O levantamento leva em conta a desigualdade no acesso a serviços públicos e qualidade de vida entre os 96 distritos da cidade, por meio de 38 indicadores de diversas áreas, como cultura, educação, saúde e violência.
"Se fossem três ou cinco anos de vida, você poderia até pensar que é uma variação normal, mas 24 anos não é uma diferença nada aceitável. É uma geração inteira", diz Américo Sampaio, que é gestor de projetos da Rede e acompanha a realização do estudo anualmente, desde o seu início, em 2012.
Segundo o estudo, a média de idade ao morrer tem relação principalmente com fatores como taxa de homicídios, mortalidade infantil e óbitos por câncer.
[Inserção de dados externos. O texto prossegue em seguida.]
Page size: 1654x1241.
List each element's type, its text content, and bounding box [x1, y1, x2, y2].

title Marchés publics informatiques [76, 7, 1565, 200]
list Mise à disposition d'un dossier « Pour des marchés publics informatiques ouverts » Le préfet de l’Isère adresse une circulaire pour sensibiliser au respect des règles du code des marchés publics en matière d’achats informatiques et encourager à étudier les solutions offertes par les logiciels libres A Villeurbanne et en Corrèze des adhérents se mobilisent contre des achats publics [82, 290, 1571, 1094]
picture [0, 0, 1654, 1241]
Para Sampaio, isso mostra que a infraestrutura urbana e o direito à cidade têm relação direta com o tempo de vida dos cidadãos.
"Um dos grandes achados da pesquisa é mostrar, por A+B, que quanto mais acesso à cidade, mais as pessoas vivem", diz. "Isso reforça a importância que os governos e as políticas públicas têm na vida delas."
DESIGUALDADE PERSISTENTE
O abismo que separa os bairros ricos dos pobres variou pouco desde o ano passado, quando o indicador de idade ao morrer foi medido pela primeira vez.
Alto de Pinheiros (oeste), que tinha o melhor índice, registrava uma idade média de óbito aos 79,67 anos, enquanto em Cidade Tiradentes (leste) esse número era de 53,85 –uma discrepância, portanto, de pouco mais de 25 anos.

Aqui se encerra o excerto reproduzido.